HFS of sciatic nerve fibres which induces LTP at synapses of C-fibres in spinal cord has behavioural consequences in rats and causes thermal hyperalgesia at the ipsilateral hind paw for six days [34]. This suggests that LTP at C-fibre synapses has an impact on nociceptive behaviour.

An indispensable proof for any proposed mechanism of hyperalgesia is an appropriate correlate in the human. And indeed, conditioning HFS of cutaneous peptidergic afferents in humans cause increased pain perception in response to electrical test stimuli applied through the same stimulation electrode [51]. Noxious stimulation with punctate mechanical probes in skin adjacent to the HFS conditioning skin site uncovers a marked (2–3 fold) increase in pain sensitivity, i.e. secondary hyperalgesia [51]. Touching the skin around the conditioning stimulation electrode with a soft cotton wisp evokes pain only after HFS. Thus, HFS also induces secondary mechanical allodynia. Hyperalgesia at the conditioned site but not secondary hyperalgesia or allodynia at adjacent skin areas is prevented by pre-treatment with ketamine [52], a clinically used substance which, among other effects, also blocks NMDA receptors.

Interestingly, all thermal modalities comprising cold and warm detection thresholds, cold and heat pain thresholds as well as pain summation (perceptual "wind-up") remain unaltered after conditioning HFS of peptidergic skin nerve fibres [53].

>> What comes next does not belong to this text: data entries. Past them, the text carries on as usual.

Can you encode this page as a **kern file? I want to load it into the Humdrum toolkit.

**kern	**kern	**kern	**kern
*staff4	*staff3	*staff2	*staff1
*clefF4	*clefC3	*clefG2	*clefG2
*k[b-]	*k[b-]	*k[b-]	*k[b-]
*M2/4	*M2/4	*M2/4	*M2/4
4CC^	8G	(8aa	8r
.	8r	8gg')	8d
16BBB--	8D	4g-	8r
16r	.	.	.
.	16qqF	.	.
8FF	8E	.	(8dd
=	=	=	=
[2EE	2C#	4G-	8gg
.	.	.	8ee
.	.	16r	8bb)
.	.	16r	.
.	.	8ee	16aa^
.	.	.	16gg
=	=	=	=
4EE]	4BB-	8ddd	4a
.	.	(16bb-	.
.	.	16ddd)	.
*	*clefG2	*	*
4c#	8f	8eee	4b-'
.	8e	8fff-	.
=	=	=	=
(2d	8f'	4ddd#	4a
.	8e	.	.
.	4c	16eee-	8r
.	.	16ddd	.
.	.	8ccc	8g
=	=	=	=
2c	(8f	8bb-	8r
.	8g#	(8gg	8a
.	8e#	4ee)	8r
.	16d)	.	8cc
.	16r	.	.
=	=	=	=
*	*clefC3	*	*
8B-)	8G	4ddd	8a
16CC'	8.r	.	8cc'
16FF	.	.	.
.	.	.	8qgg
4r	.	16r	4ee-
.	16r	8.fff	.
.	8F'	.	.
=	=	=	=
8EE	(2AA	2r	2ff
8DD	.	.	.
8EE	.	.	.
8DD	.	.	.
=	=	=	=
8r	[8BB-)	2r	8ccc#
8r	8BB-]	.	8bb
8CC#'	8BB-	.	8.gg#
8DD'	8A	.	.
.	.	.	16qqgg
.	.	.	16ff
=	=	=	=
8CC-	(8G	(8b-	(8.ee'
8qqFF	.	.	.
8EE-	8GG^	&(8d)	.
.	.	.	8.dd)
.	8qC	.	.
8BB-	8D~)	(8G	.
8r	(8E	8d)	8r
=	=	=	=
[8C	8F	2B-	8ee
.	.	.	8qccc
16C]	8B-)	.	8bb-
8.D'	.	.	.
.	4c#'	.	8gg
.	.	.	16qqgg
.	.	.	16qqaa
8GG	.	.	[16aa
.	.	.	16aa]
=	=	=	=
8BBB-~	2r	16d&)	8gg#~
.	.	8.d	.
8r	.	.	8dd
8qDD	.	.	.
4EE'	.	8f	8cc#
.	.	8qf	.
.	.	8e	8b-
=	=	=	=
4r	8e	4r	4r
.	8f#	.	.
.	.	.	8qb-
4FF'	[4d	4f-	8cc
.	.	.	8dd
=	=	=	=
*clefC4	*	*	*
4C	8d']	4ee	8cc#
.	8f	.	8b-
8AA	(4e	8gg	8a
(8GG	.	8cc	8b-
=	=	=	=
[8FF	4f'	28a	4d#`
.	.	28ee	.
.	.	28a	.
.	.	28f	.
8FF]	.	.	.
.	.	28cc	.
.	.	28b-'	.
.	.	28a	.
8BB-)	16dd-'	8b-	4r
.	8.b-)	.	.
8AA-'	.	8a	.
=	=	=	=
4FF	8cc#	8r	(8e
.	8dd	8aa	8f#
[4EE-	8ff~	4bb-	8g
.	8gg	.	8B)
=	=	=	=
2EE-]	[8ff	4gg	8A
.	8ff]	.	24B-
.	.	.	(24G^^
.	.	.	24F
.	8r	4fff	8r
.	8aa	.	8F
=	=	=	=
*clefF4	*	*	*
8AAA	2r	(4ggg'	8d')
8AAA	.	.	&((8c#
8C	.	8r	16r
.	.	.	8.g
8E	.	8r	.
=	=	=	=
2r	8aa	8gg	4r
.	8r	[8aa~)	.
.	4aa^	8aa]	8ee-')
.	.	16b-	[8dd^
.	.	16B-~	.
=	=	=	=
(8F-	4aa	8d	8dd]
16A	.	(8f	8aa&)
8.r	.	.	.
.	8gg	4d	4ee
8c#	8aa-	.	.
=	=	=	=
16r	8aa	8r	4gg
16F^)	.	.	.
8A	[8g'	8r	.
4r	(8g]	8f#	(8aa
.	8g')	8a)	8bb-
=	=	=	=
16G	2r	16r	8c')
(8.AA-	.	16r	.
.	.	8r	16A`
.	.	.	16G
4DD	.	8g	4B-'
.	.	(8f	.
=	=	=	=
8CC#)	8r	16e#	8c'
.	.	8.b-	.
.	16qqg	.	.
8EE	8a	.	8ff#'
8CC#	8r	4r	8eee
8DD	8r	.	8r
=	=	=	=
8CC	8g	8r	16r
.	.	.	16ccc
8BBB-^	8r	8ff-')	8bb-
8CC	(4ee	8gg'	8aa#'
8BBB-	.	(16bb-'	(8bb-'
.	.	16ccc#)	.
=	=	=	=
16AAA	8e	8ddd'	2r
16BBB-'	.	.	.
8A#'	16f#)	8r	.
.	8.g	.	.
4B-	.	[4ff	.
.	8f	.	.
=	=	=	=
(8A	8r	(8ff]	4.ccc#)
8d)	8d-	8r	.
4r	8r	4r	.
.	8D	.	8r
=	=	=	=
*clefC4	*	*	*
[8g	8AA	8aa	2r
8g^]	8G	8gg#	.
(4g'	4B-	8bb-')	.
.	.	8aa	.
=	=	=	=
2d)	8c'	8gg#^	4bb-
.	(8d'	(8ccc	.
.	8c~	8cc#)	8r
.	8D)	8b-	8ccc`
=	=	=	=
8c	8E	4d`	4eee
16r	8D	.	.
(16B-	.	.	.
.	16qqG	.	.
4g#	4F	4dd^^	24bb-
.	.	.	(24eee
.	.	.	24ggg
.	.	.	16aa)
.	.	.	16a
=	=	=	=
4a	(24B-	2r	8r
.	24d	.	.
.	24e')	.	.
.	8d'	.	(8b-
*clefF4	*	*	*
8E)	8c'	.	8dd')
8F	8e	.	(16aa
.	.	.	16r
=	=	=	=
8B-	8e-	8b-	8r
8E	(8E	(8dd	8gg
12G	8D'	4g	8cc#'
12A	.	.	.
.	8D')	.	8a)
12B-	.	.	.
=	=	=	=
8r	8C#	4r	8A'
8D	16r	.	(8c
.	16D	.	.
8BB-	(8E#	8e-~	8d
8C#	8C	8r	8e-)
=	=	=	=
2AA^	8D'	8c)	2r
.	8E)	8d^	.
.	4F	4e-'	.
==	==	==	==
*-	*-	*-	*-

When verbal pain descriptors are used to evaluate pain in addition to its perceived intensity after HFS, a significant long-term increase in scores for sensory but not for affective descriptors of pain is detected [54]. Within the sensory descriptors, those describing superficial pain, those for heat pain and those for sharp mechanical pain are all potentiated. The authors conclude that brief painful stimuli rarely have a strong affective component and that perceived pain after HFS exhibits predominantly a potentiation of the C-fibre-mediated percepts hot and burning [54].

In humans subjects conditioning LFS causes also an increased pain sensitivity in the area around the LFS conditioned skin site but a depression of pain evoked by stimulation through the same electrode [51].